[WHAT THE EXERCISE ASKS] Pick each line containing the word "bottom" out of the data below.

[DATA PROVIDED]
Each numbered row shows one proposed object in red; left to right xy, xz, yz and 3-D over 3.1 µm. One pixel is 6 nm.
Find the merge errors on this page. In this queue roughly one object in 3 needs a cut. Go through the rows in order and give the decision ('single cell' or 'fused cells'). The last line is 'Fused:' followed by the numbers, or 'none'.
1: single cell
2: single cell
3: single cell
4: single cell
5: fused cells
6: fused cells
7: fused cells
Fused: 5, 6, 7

==

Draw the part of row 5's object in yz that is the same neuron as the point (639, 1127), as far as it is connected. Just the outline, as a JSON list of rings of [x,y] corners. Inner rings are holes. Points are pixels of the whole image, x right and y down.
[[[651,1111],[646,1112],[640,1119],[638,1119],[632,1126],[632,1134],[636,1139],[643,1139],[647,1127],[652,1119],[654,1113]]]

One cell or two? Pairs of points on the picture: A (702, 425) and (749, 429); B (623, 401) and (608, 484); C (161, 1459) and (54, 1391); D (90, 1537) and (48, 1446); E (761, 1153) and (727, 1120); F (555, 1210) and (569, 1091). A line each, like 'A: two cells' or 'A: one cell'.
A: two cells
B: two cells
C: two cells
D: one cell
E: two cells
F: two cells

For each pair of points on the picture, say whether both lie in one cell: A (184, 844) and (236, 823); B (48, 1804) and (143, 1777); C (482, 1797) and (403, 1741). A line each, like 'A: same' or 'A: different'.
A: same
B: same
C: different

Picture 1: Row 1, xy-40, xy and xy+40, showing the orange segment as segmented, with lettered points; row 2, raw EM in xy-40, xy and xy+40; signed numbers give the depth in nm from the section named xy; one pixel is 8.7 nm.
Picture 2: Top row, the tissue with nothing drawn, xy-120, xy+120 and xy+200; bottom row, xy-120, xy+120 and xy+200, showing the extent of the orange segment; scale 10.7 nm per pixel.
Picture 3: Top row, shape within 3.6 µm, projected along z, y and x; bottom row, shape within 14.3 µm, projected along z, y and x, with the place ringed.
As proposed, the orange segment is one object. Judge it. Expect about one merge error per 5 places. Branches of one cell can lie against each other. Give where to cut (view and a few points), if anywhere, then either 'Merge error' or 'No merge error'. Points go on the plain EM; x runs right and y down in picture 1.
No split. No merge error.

[THE COMPLETED TASK]
Picture 2: Top row, the tissue with nothing drawn, xy-120, xy+120 and xy+200; bottom row, xy-120, xy+120 and xy+200, showing the extent of the orange segment; scale 10.7 nm per pixel.
Picture 3: Top row, shape within 3.6 µm, projected along z, y and x; bottom row, shape within 14.3 µm, projected along z, y and x, with the place ringed.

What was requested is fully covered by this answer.